On Behalf of | Jan 27, 2021 | ERISA

People in New Jersey participating in health plans operating under the terms of the Employee Retirement Income Security Act (ERISA) can expect their plan fiduciaries to know more about what they are paying for. The Consolidated Appropriations Act of 2021 called for brokers and consultants who sell products and services to ERISA health plans to disclose their sources of compensation related to these services. After the new disclosure requirements come into effect on Dec. 27, 2021, fiduciaries of ERISA health plans can evaluate whether the services that they purchase meet the standards of reasonableness imposed by ERISA.

ERISA fiduciary responsibilities

The U.S. Department of Labor provides clear standards about the responsibilities of ERISA plan fiduciaries. Their decisions must only support the interests of plan participants and beneficiaries. To accomplish this goal, fiduciaries must:

  • Diversify assets
  • Act prudently
  • Comply with ERISA
  • Avoid conflicts of interest

The law could place personal liability upon fiduciaries who fail to meet these standards. A court could require guilty parties to pay back losses to a plan.

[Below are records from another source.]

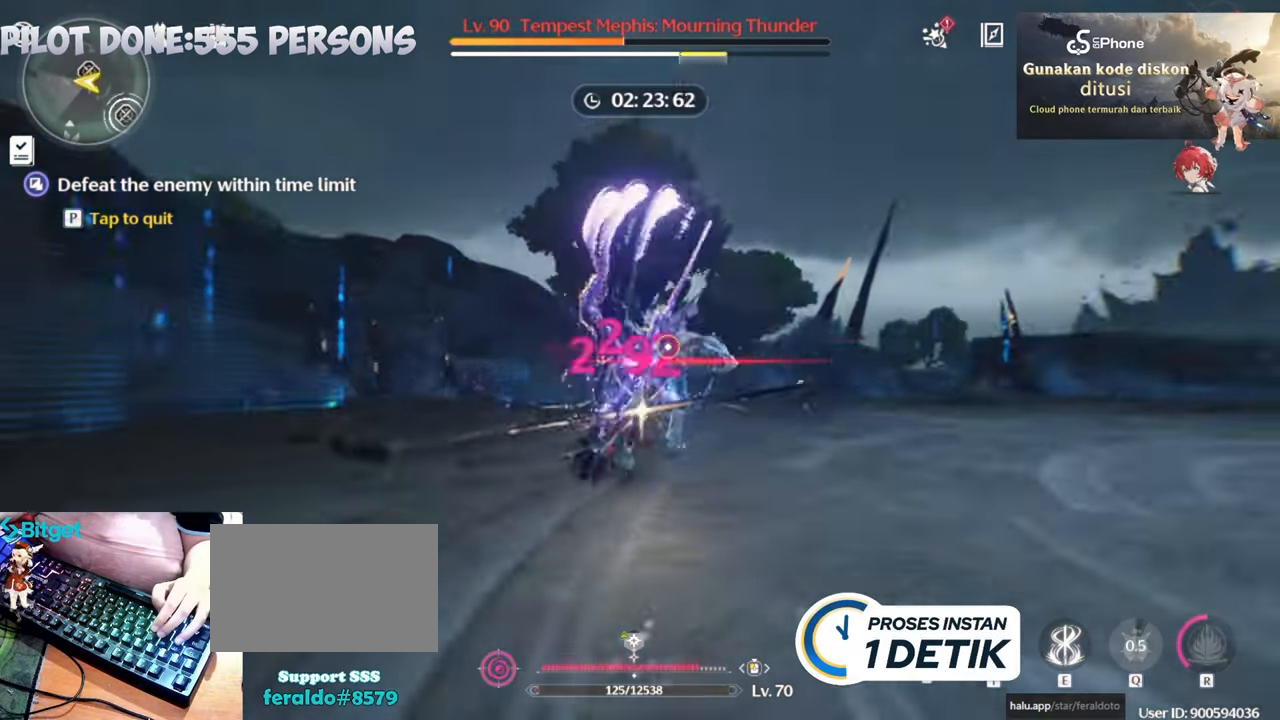
{"keys": [], "mouse": ["left"], "events": [[67, "mouse_left", "up"], [117, "mouse_left", "down"], [267, "mouse_left", "up"], [300, "mouse_left", "down"], [433, "mouse_left", "up"], [483, "mouse_left", "down"]]}
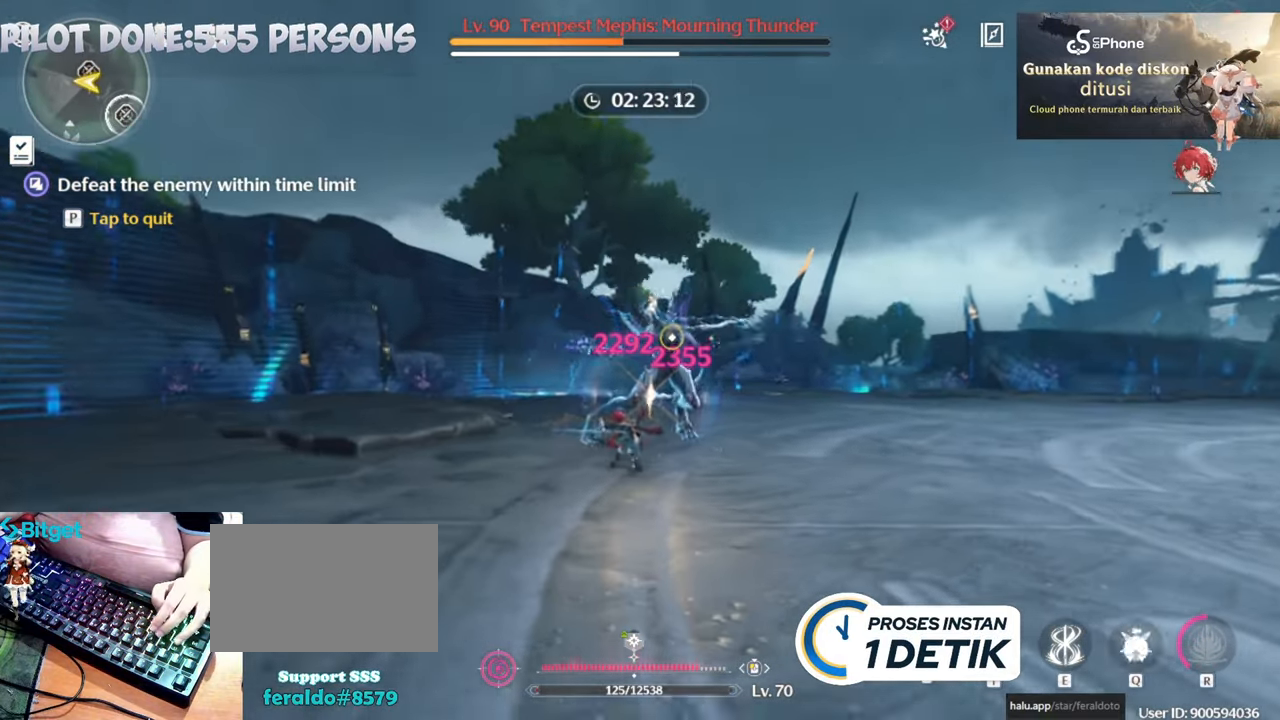
{"keys": ["e"], "mouse": [], "events": [[267, "mouse_left", "up"], [317, "mouse_left", "down"], [417, "mouse_left", "up"], [500, "e", "down"]]}
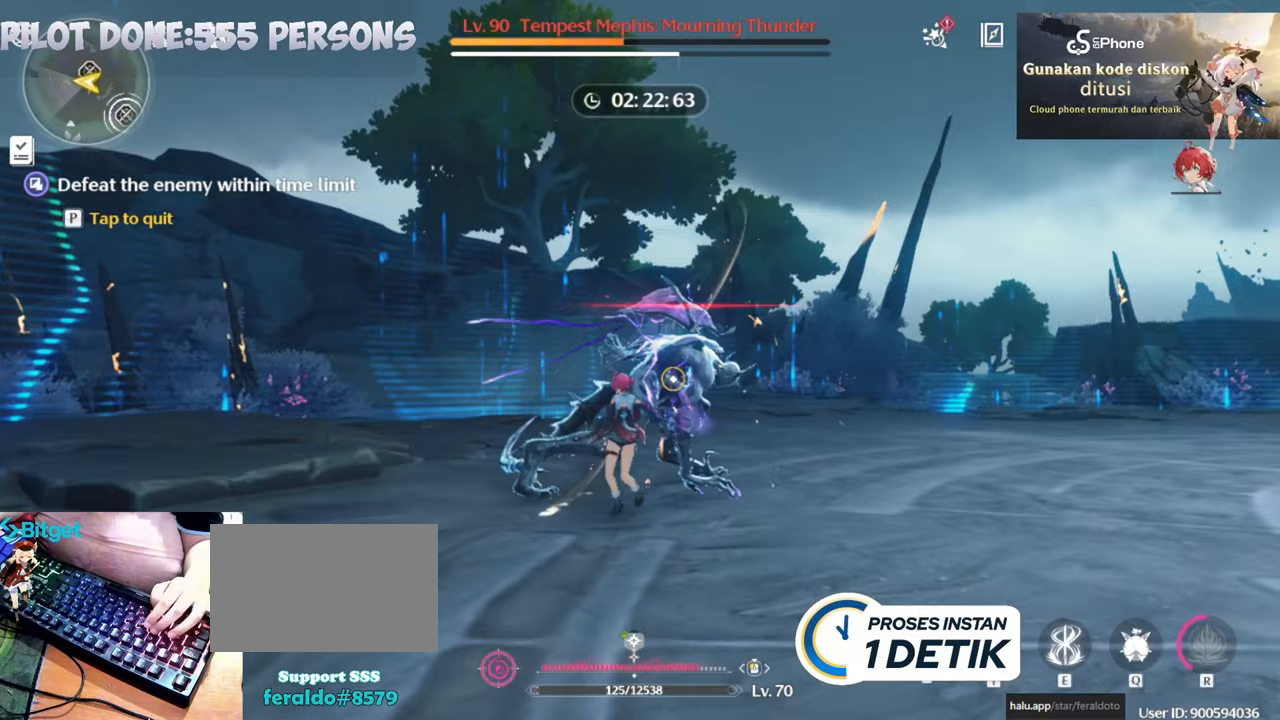
{"keys": ["e"], "mouse": [], "events": [[100, "e", "up"], [233, "e", "down"], [283, "e", "up"], [383, "e", "down"], [417, "e", "up"], [467, "e", "down"]]}
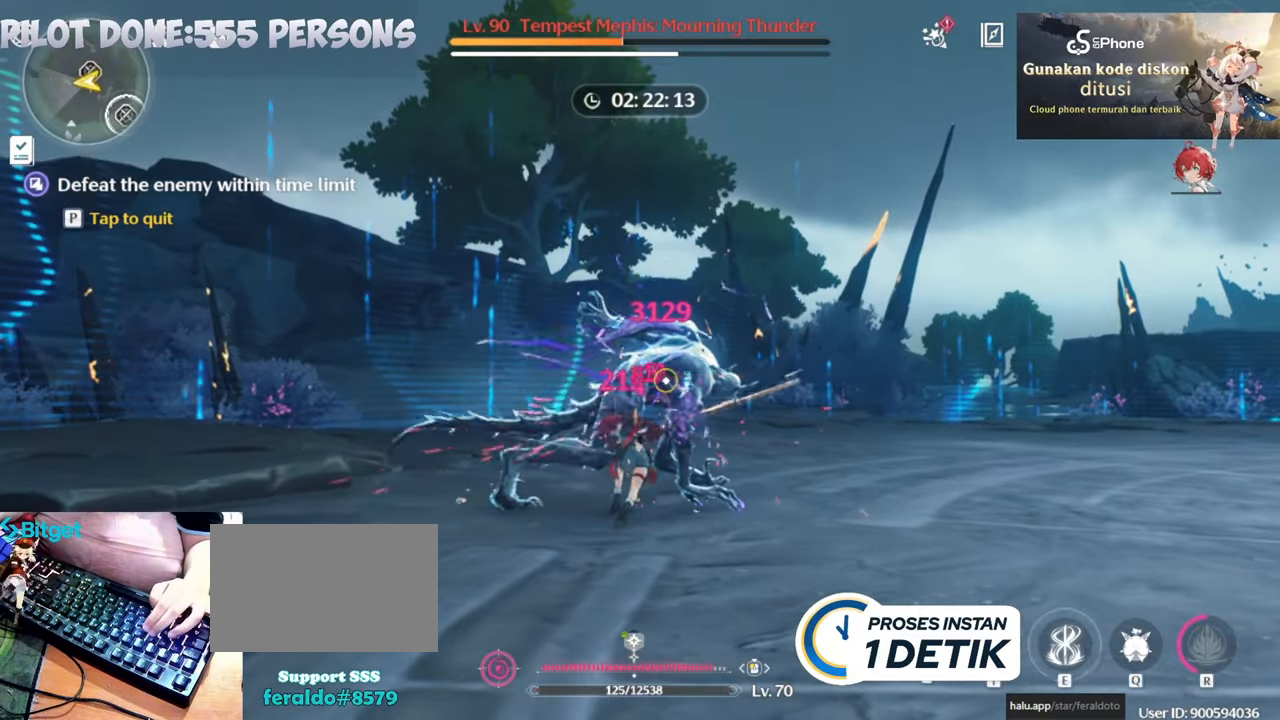
{"keys": [], "mouse": ["left"], "events": [[67, "e", "up"], [400, "mouse_left", "down"]]}
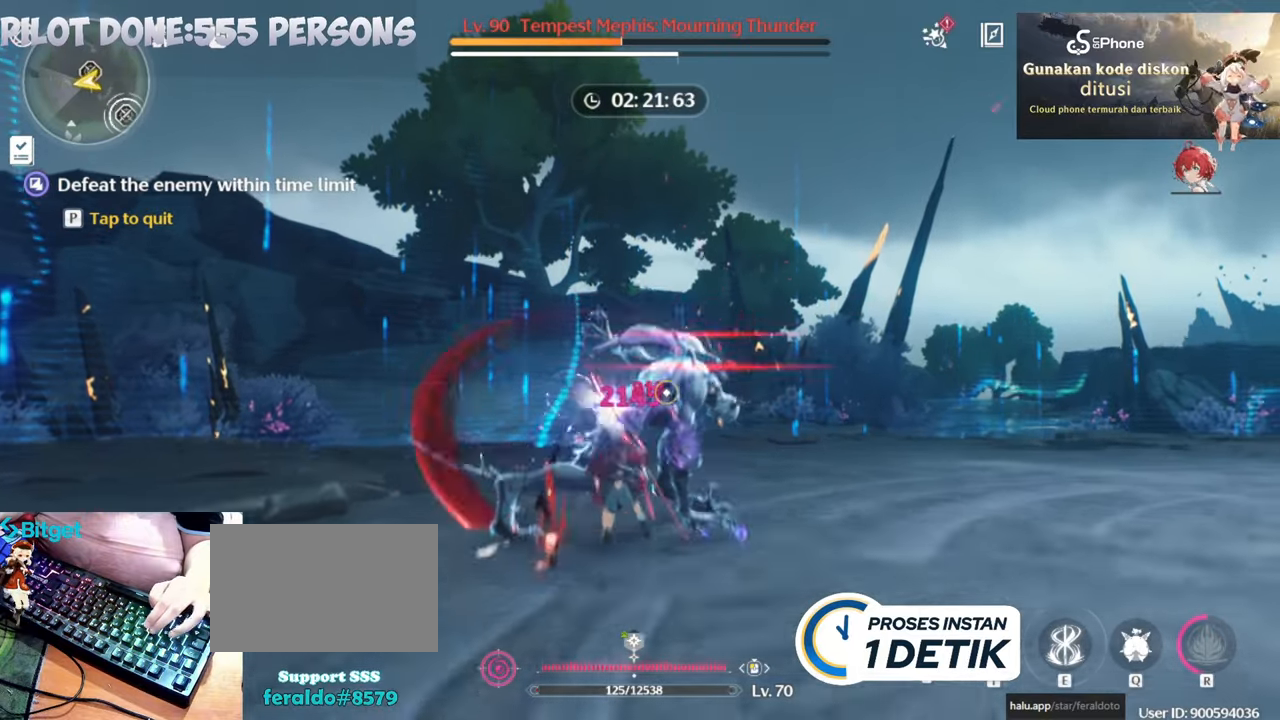
{"keys": [], "mouse": ["left"], "events": []}
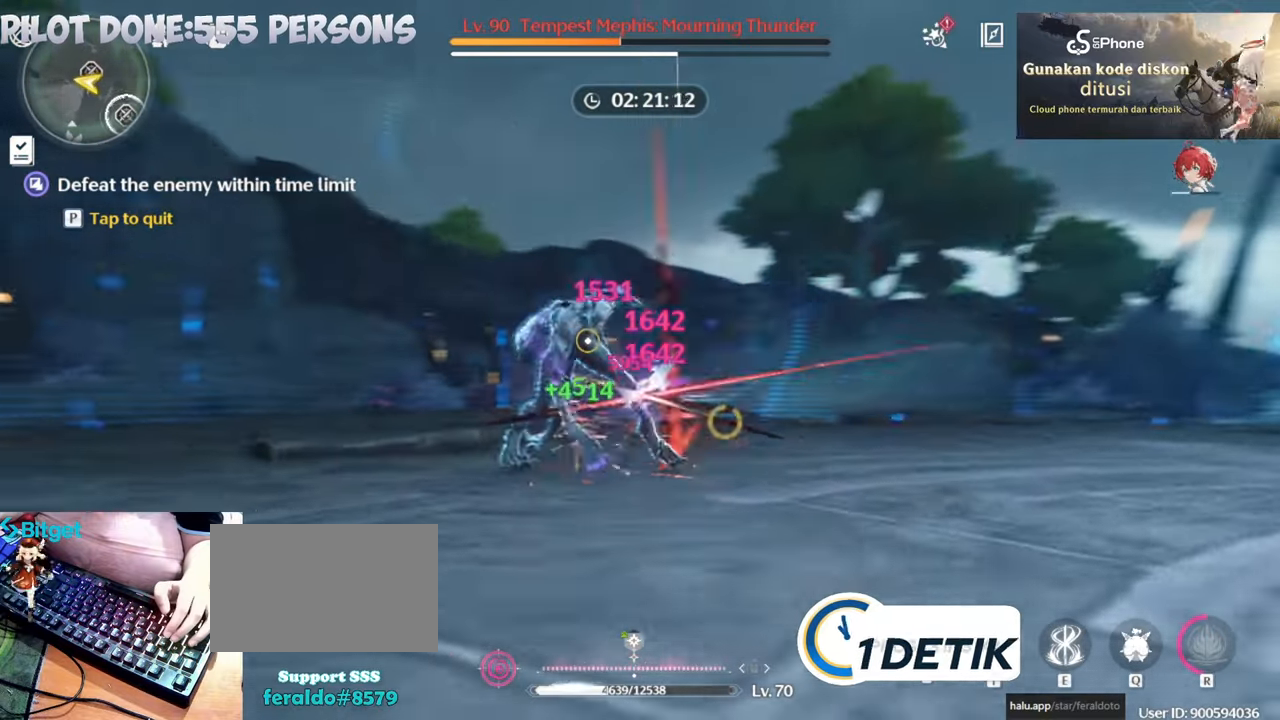
{"keys": [], "mouse": ["left"], "events": []}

Who must follow new disclosure rules?

Brokers and consultants that expect to collect at least $1,000 in direct or indirect compensation must inform fiduciaries about the sources of money. Fiduciaries buy many services and products, including:

  • Brokerage services for buying insurance products
  • Pharmacy benefit administrators
  • Compliance services
  • Medical management vendors
  • Benefit plan designers
  • Wellness services

Disclosures about compensation must include sources of money from affiliates and subcontractors.

Legal guidance on ERISA issues

As a plan participant, you may not think about its operation until problems arise with your benefits, such as ERISA disability claims. Due to the far-reaching rules within ERISA, you may want to talk to an attorney to get an outside opinion about your rights to benefits.